LAUSR

Abstract Detrital thermochronology has revolutionized the study of sediment provenance at orogen scales and spatial patterns in erosion at catchment scales. A strength of the method is that a handful of stream sand can be used to represent processes over landscape scales. However, it relies on both the widely recognized assumption that sand is supplied from every part of the catchment, and the implicit assumption that the fraction of eroded material that is sand-sized does not change across the landscape. These assumptions may be violated when the catchment contains spatial variations in the initial sizes of sediment produced by hillslope weathering or when abrasion during transport causes size reduction of sediment sourced from distal parts of the catchment. In either case, a detrital sample spanning a narrow range of sediment sizes (e.g., sand) may fail to represent the catchment as a whole, leading to bias in thermochronology of erosional and tectonic processes. We used forward modeling to quantify biases that can arise due to plausible abrasion rates and spatial variations in initial sediment size.

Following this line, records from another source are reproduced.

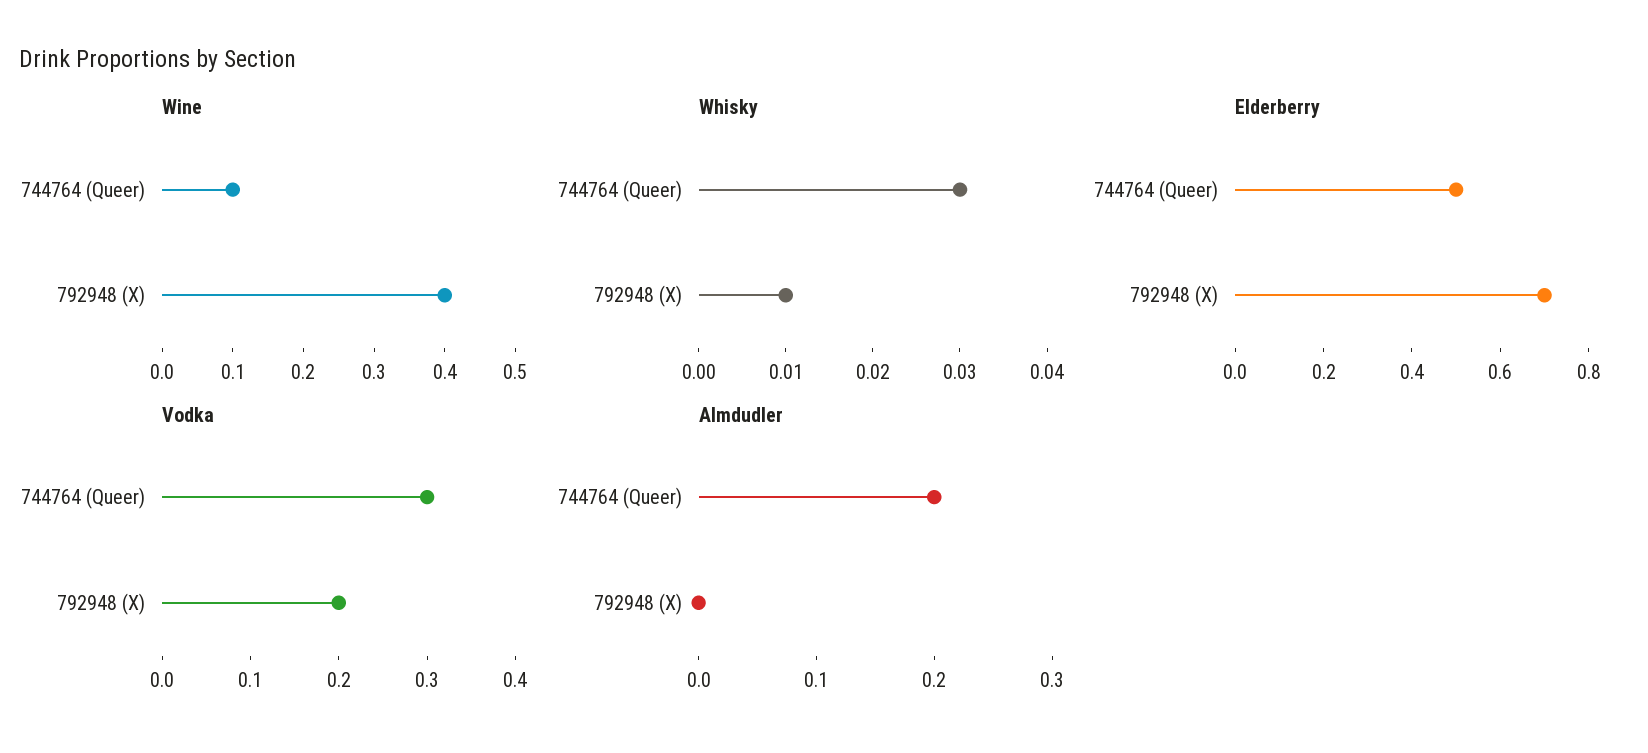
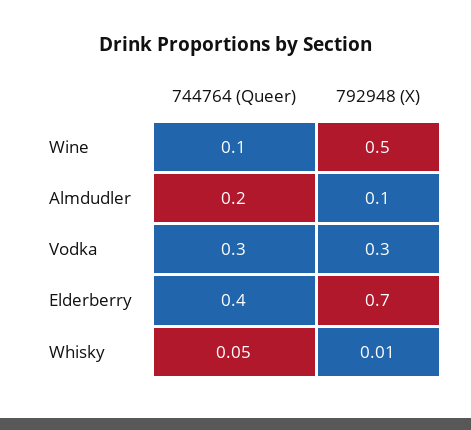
  {
    "Wine": {
      "744764 (Queer)": 0.1,
-     "792948 (X)": 0.4
+     "792948 (X)": 0.5
    },
    "Whisky": {
-     "744764 (Queer)": 0.03,
+     "744764 (Queer)": 0.05,
      "792948 (X)": 0.01
    },
    "Elderberry": {
-     "744764 (Queer)": 0.5,
+     "744764 (Queer)": 0.4,
      "792948 (X)": 0.7
    },
    "Vodka": {
      "744764 (Queer)": 0.3,
-     "792948 (X)": 0.2
+     "792948 (X)": 0.3
    },
    "Almdudler": {
      "744764 (Queer)": 0.2,
-     "792948 (X)": 0
+     "792948 (X)": 0.1
    }
  }

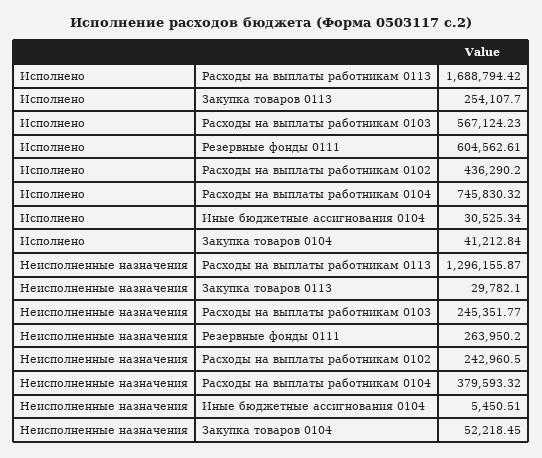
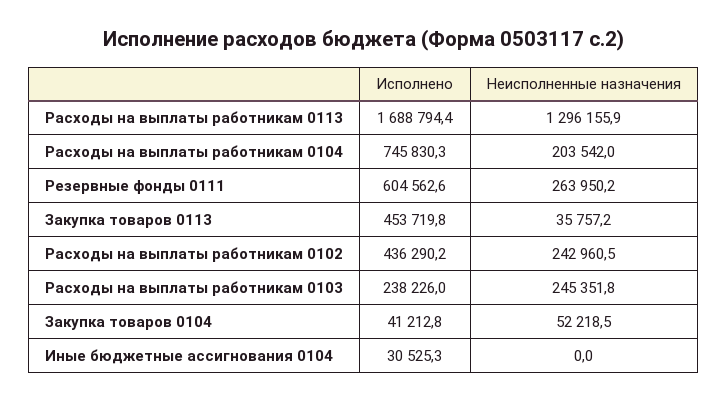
  {
    "Исполнено": {
      "Расходы на выплаты работникам 0113": 1688794.42,
-     "Закупка товаров 0113": 254107.7,
+     "Закупка товаров 0113": 453719.8,
-     "Расходы на выплаты работникам 0103": 567124.23,
+     "Расходы на выплаты работникам 0103": 238226,
      "Резервные фонды 0111": 604562.61,
      "Расходы на выплаты работникам 0102": 436290.2,
      "Расходы на выплаты работникам 0104": 745830.32,
      "Иные бюджетные ассигнования 0104": 30525.34,
      "Закупка товаров 0104": 41212.84
    },
    "Неисполненные назначения": {
      "Расходы на выплаты работникам 0113": 1296155.87,
-     "Закупка товаров 0113": 29782.1,
+     "Закупка товаров 0113": 35757.2,
      "Расходы на выплаты работникам 0103": 245351.77,
      "Резервные фонды 0111": 263950.2,
      "Расходы на выплаты работникам 0102": 242960.5,
-     "Расходы на выплаты работникам 0104": 379593.32,
+     "Расходы на выплаты работникам 0104": 203542,
-     "Иные бюджетные ассигнования 0104": 5450.51,
+     "Иные бюджетные ассигнования 0104": 0,
      "Закупка товаров 0104": 52218.45
    }
  }

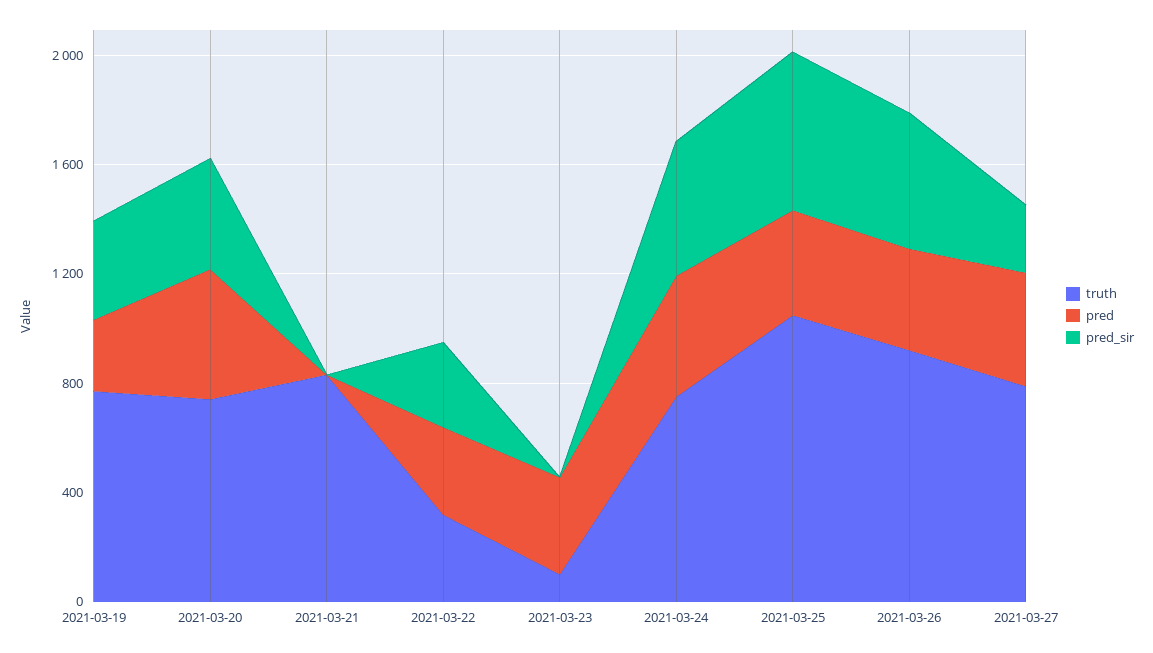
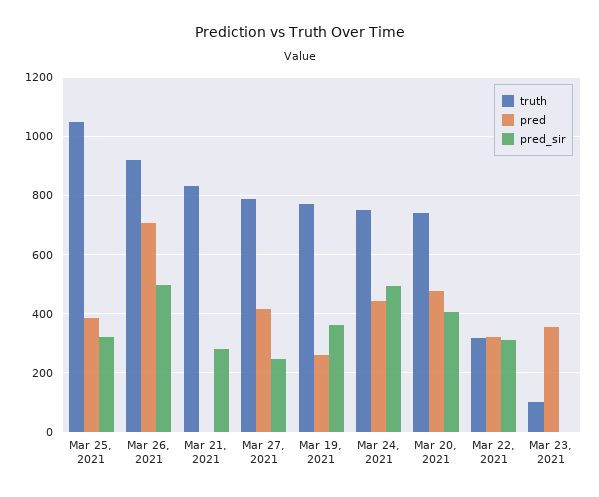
  {
    "truth": {
      "2021-03-19": 775,
      "2021-03-20": 750,
      "2021-03-21": 825,
      "2021-03-22": 325,
      "2021-03-23": 100,
      "2021-03-24": 750,
      "2021-03-25": 1050,
      "2021-03-26": 925,
      "2021-03-27": 800
    },
    "pred": {
      "2021-03-19": 250,
      "2021-03-20": 475,
      "2021-03-21": 0,
      "2021-03-22": 325,
      "2021-03-23": 350,
      "2021-03-24": 450,
      "2021-03-25": 375,
-     "2021-03-26": 400,
+     "2021-03-26": 700,
      "2021-03-27": 425
    },
    "pred_sir": {
      "2021-03-19": 350,
      "2021-03-20": 400,
-     "2021-03-21": 0,
+     "2021-03-21": 275,
      "2021-03-22": 300,
      "2021-03-23": 0,
      "2021-03-24": 500,
-     "2021-03-25": 600,
+     "2021-03-25": 325,
      "2021-03-26": 500,
      "2021-03-27": 250
    }
  }

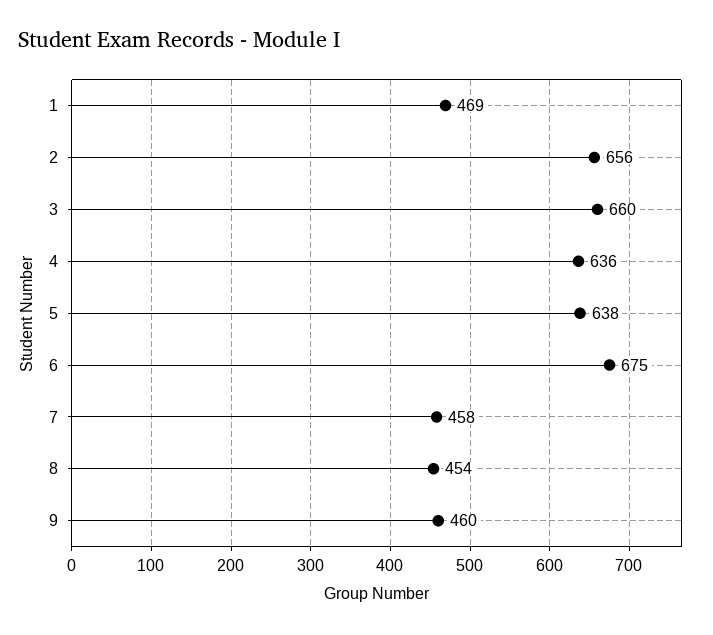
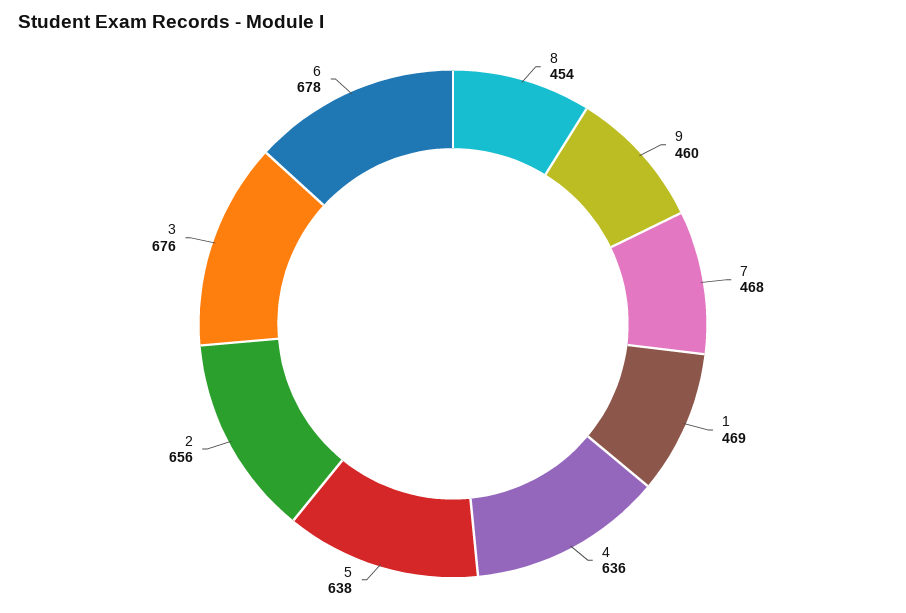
  {
    "1": 469,
    "2": 656,
-   "3": 660,
+   "3": 676,
    "4": 636,
    "5": 638,
-   "6": 675,
+   "6": 678,
-   "7": 458,
+   "7": 468,
    "8": 454,
    "9": 460
  }

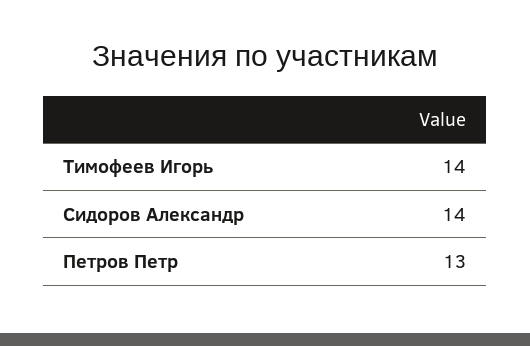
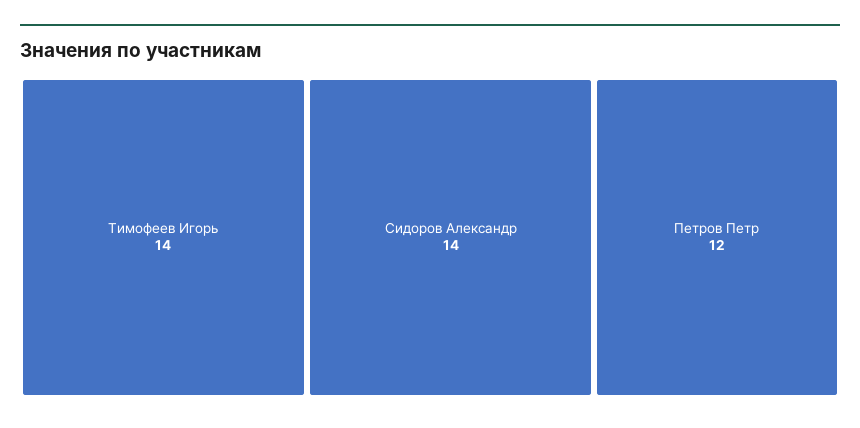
  {
    "Тимофеев Игорь": 14,
    "Сидоров Александр": 14,
-   "Петров Петр": 13
+   "Петров Петр": 12
  }

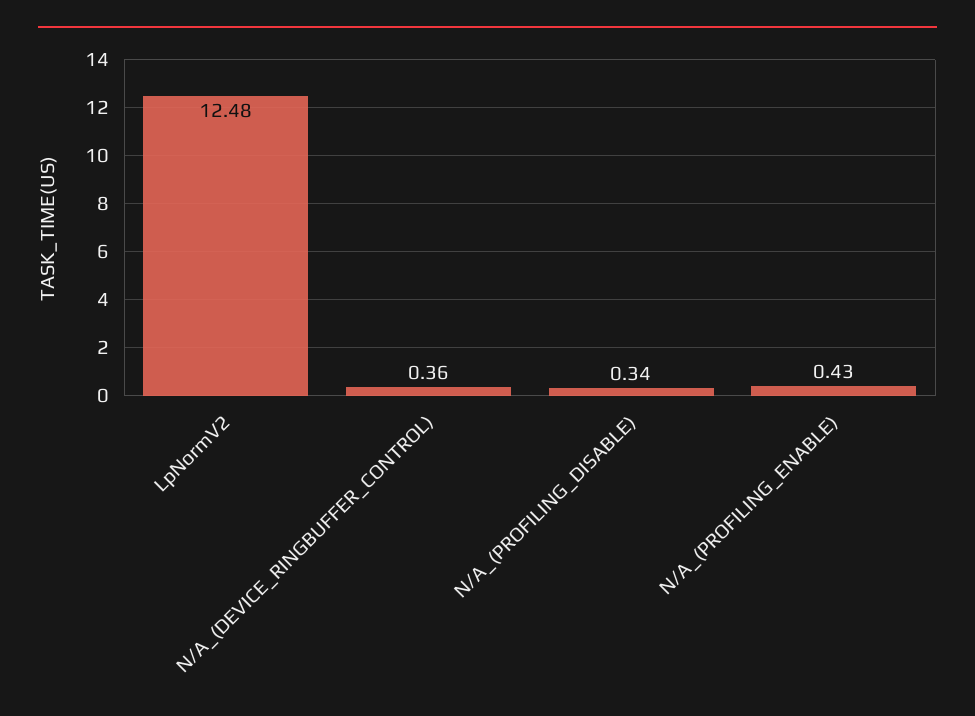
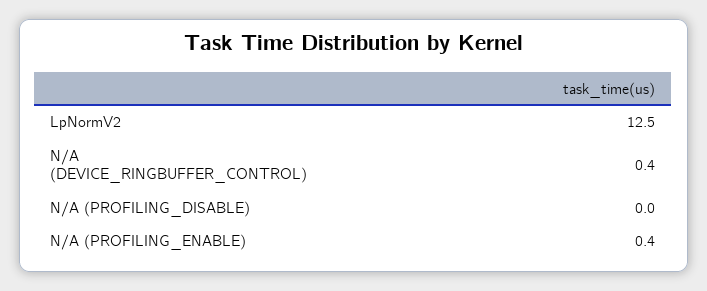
  {
    "LpNormV2": 12.48,
    "N/A_(DEVICE_RINGBUFFER_CONTROL)": 0.36,
-   "N/A_(PROFILING_DISABLE)": 0.34,
+   "N/A_(PROFILING_DISABLE)": 0,
    "N/A_(PROFILING_ENABLE)": 0.43
  }

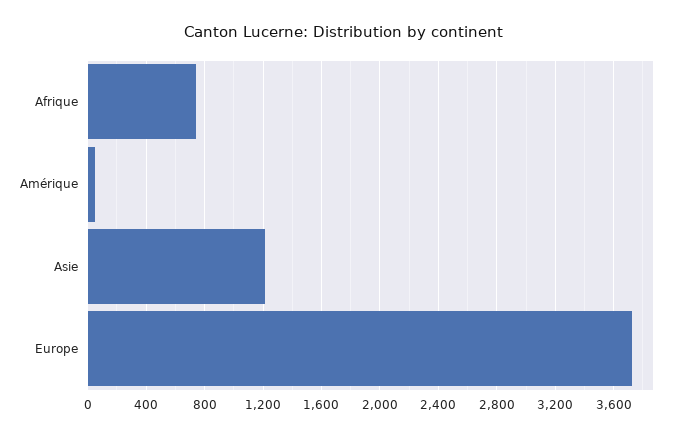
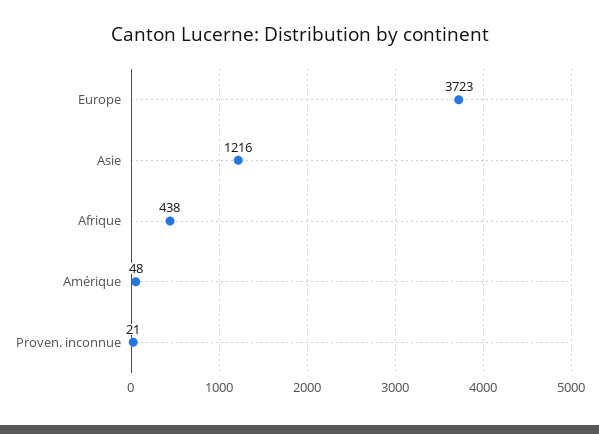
  {
-   "Afrique": 750,
+   "Afrique": 438,
    "Amérique": 48,
    "Asie": 1216,
-   "Europe": 3723
+   "Europe": 3723,
+   "Proven. inconnue": 21
  }

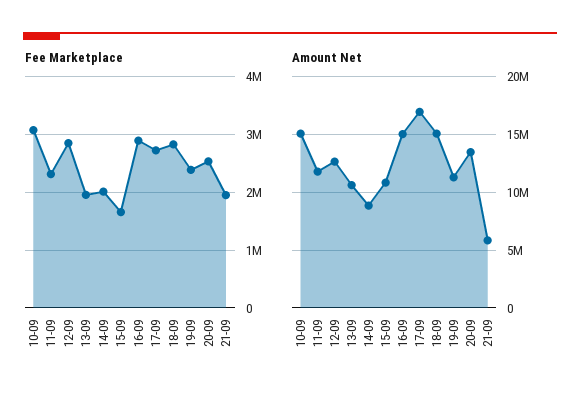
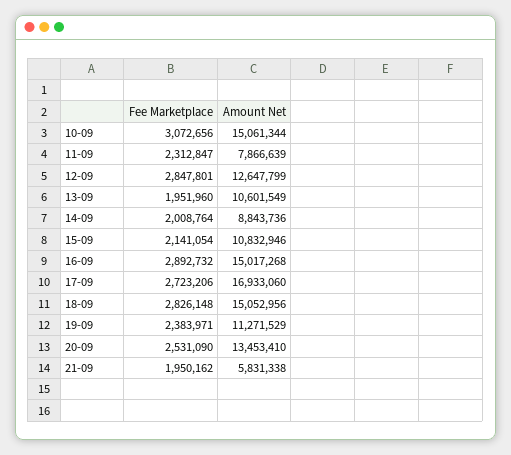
  {
    "Fee Marketplace": {
      "10-09": 3072656,
      "11-09": 2312847,
      "12-09": 2847801,
      "13-09": 1951960,
      "14-09": 2008764,
-     "15-09": 1600000,
+     "15-09": 2141054,
      "16-09": 2892732,
      "17-09": 2723206,
      "18-09": 2826148,
      "19-09": 2383971,
      "20-09": 2531090,
      "21-09": 1950162
    },
    "Amount Net": {
      "10-09": 15061344,
-     "11-09": 12000000,
+     "11-09": 7866639,
      "12-09": 12647799,
      "13-09": 10601549,
      "14-09": 8843736,
      "15-09": 10832946,
      "16-09": 15017268,
      "17-09": 16933060,
      "18-09": 15052956,
      "19-09": 11271529,
      "20-09": 13453410,
      "21-09": 5831338
    }
  }

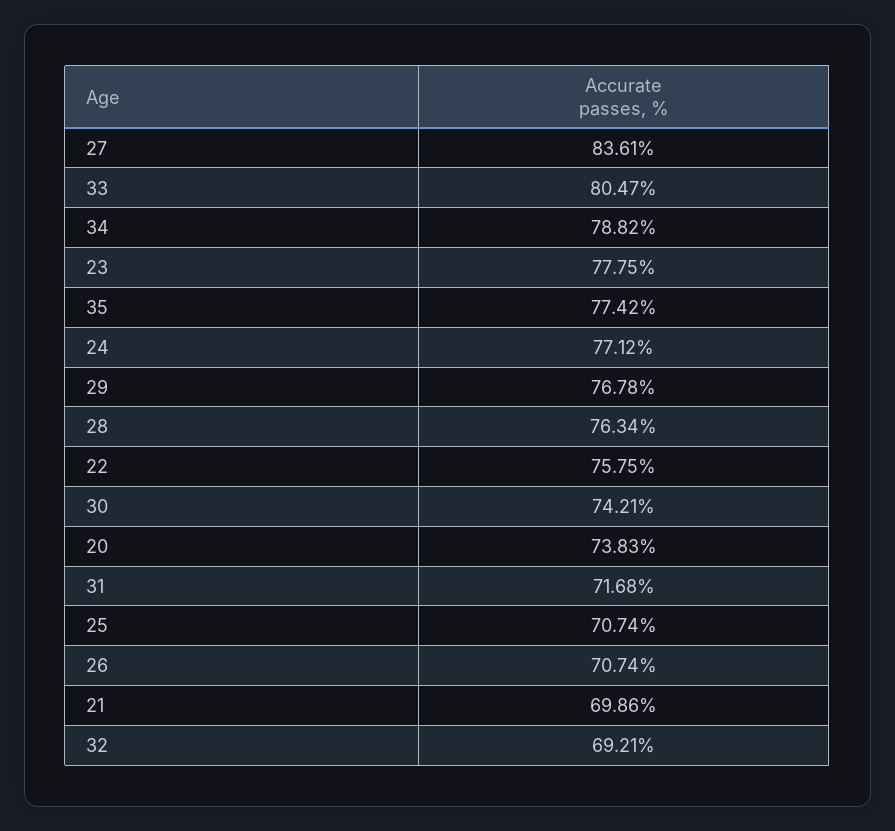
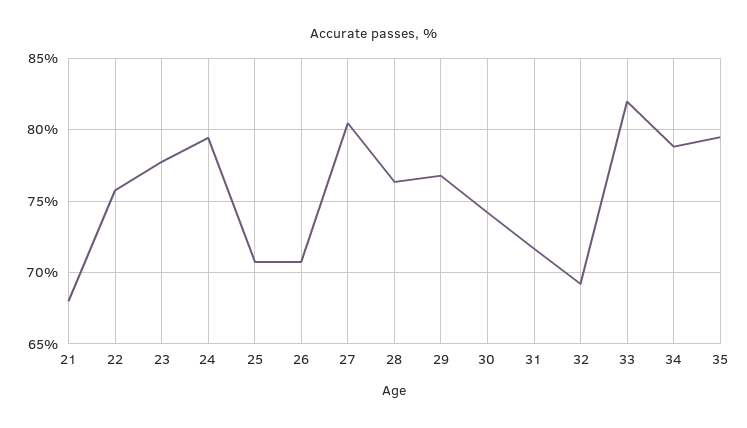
  {
-   "27": 83.61,
+   "27": 80.5,
-   "33": 80.47,
+   "33": 82,
    "34": 78.82,
    "23": 77.75,
-   "35": 77.42,
+   "35": 79.5,
-   "24": 77.12,
+   "24": 79.5,
    "29": 76.78,
    "28": 76.34,
    "22": 75.75,
    "30": 74.21,
-   "20": 73.83,
    "31": 71.68,
    "25": 70.74,
    "26": 70.74,
-   "21": 69.86,
+   "21": 68,
    "32": 69.21
  }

Our results reveal significant reductions in the chance of detecting age populations originating from the highest, most distal parts of the landscape, leading to potentially erroneous interpretations in provenance studies. In tracer thermochronology, the biases distort detrital age distributions, leading to potentially profound misinterpretation of spatial patterns in erosion rates. Our analysis shows that the sediment size and abrasion biases increase with catchment area and relief but can be significant in small catchments ( 10 km 2 ) with moderate relief (>0.5 km). We show that the biases can be mitigated by analyzing a sufficient number of grains in multiple sediment size classes.